Suppose that we wish to predict gas mileage (mpg) on the basis of the other variables. Do your plots suggest that any of the other variables might be useful in predicting mpg? Justify your answer.
From the plots above,mpg has negative correlation with weight, displacement and horsepower.
cor(auto$mpg, auto$weight)
## [1] -0.8322442
cor(auto$mpg, auto$displacement)
## [1] -0.8051269
auto$horsepower <- as.numeric(auto$horsepower)
cor(auto$mpg, auto$horsepower)
## [1] -0.8291518
This exercise involves the Boston housing data set
To begin, load in the Boston data set. The Boston data set is part of the MASS library in R.
library(MASS)
Boston$chas <- as.factor(Boston$chas)
nrow(Boston)
## [1] 506
ncol(Boston)
## [1] 14
Make some pairwise scatterplots of the predictors (columns) in this data set. Describe your findings.
par(mfrow = c(2, 2))
plot(Boston$nox, Boston$crim)
plot(Boston$rm, Boston$crim)
plot(Boston$age, Boston$crim)
plot(Boston$dis, Boston$crim)
The crime and tax rate have an inverse relationship as in less crime in high tax rate areas.
Are any of the predictors associated with per capita crime rate? If so, explain the relationship.
hist(Boston$crim, breaks = 50)
Most suburbs do not have any crime (80% of data falls in crim < 20).

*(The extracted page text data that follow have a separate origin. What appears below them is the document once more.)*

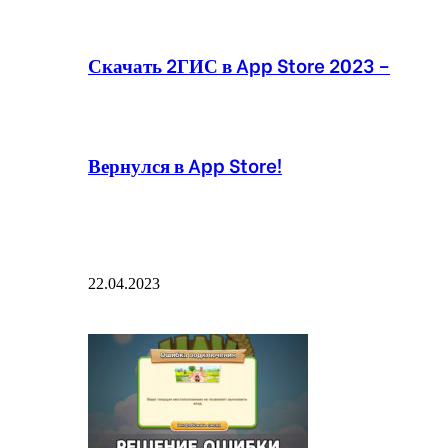
Скачать 2ГИС в App Store 2023 –
Вернулся в App Store!
22.04.2023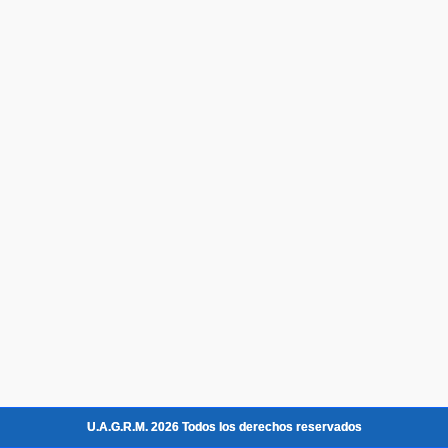
U.A.G.R.M. 2026 Todos los derechos reservados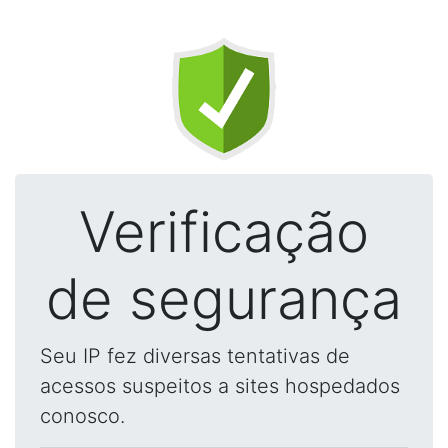
Verificação
de segurança
Seu IP fez diversas tentativas de
acessos suspeitos a sites hospedados
conosco.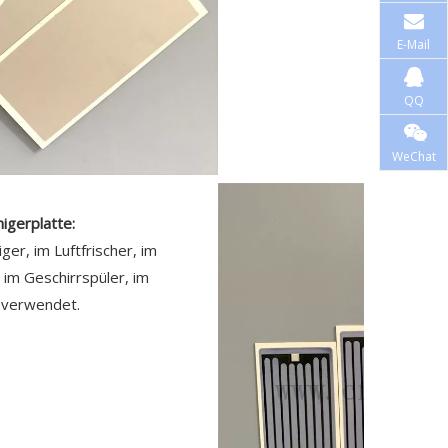
E-Mail
QQ
WeChat
igerplatte:
ger, im Luftfrischer, im
 im Geschirrspüler, im
 verwendet.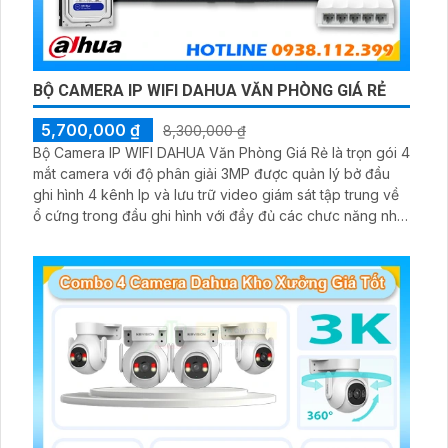
BỘ CAMERA IP WIFI DAHUA VĂN PHÒNG GIÁ RẺ
5,700,000 ₫
8,300,000 ₫
Bộ Camera IP WIFI DAHUA Văn Phòng Giá Rẻ là trọn gói 4
mắt camera với độ phân giải 3MP được quản lý bở đầu
ghi hình 4 kênh Ip và lưu trữ video giám sát tập trung về
ổ cứng trong đầu ghi hình với đầy đủ các chưc năng như
AI Phát hiện chuyển động, đàm thoại âm thanh 2 chiều và
giám sát có màu vào ban đêm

pairs(Boston[Boston$crim < 20, ])
There may be a relationship between crim and nox, rm, age, dis, lstat and medv.
Do any of the suburbs of Boston appear to have particularly high crime rates? Tax rates? Pupil-teacher ratios? Comment on the range of each predictor.

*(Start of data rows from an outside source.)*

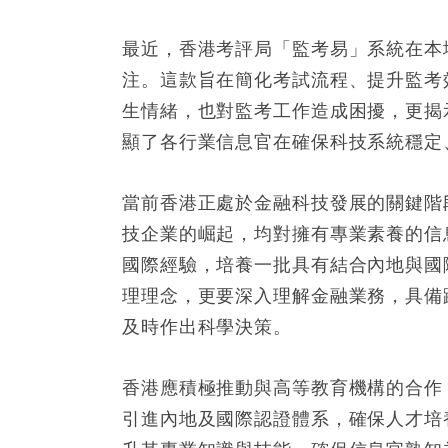
最近，香港考評局「監考易」系統在本
注。這款旨在簡化考試流程、提升監考
生情緒，也對監考工作造成困擾，更揭
顯了各行業信息官在確保科技系統穩定
當前香港正處於金融科技發展的關鍵階
技企業的崛起，均對擁有專業素養的信
國際經驗，培養一批具有結合內地與國
理理念，更要深入理解金融業務，具備
及時作出科學決策。
香港應積極推動與高等教育機構的合作
引進內地及國際認證體系，確保人才培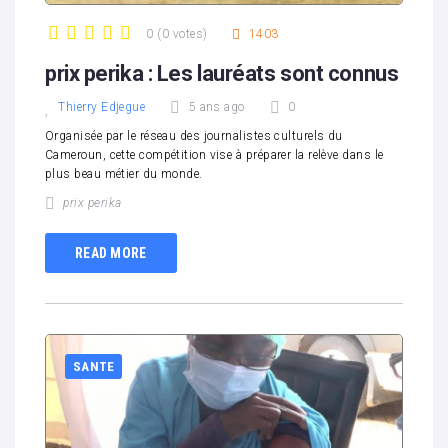
0
(
0 votes
)
1403
1
2
3
4
5
prix perika : Les lauréats sont connus
Thierry Edjegue
5 ans ago
0
Organisée par le réseau des journalistes culturels du
Cameroun, cette compétition vise à préparer la relève dans le
plus beau métier du monde.
prix perika
READ MORE
SANTE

hist(Boston$crim, breaks = 50)
nrow(Boston[Boston$crim > 20, ])
## [1] 18
hist(Boston$tax, breaks = 50)
nrow(Boston[Boston$tax == 666, ])
## [1] 132
hist(Boston$ptratio, breaks = 50)
nrow(Boston[Boston$ptratio > 20, ])
## [1] 201
How many of the suburbs in this data set bound the Charles river?
nrow(Boston[Boston$chas == 1, ])
## [1] 35
What is the median pupil-teacher ratio among the towns in this data set?
median(Boston$ptratio)
## [1] 19.05
Which suburb of Boston has lowest median value of owner occupied homes? What are the values of the other predictors for that suburb, and how do those values compare to the overall ranges for those predictors? Comment on your findings.
row.names(Boston[min(Boston$medv), ])
## [1] "5"
low.med = Boston[order(Boston$medv),] #order in the ascending order
low.med[1,]
399 has the lowest median value(5) of owner occupied homes when compared to other suburbs of Boston.
range(Boston$tax)
## [1] 187 711
Boston[min(Boston$medv), ]$tax
## [1] 222
In this data set, how many of the suburbs average more than seven rooms per dwelling? More than eight rooms per dwelling? Comment on the suburbs that average more than eight rooms per dwelling.
nrow(Boston[Boston$rm > 7, ])
## [1] 64
64 of the suburbs average more than seven rooms per dwelling.
nrow(Boston[Boston$rm > 8, ])
## [1] 13
13 of the suburbs average more than seven rooms per dwelling.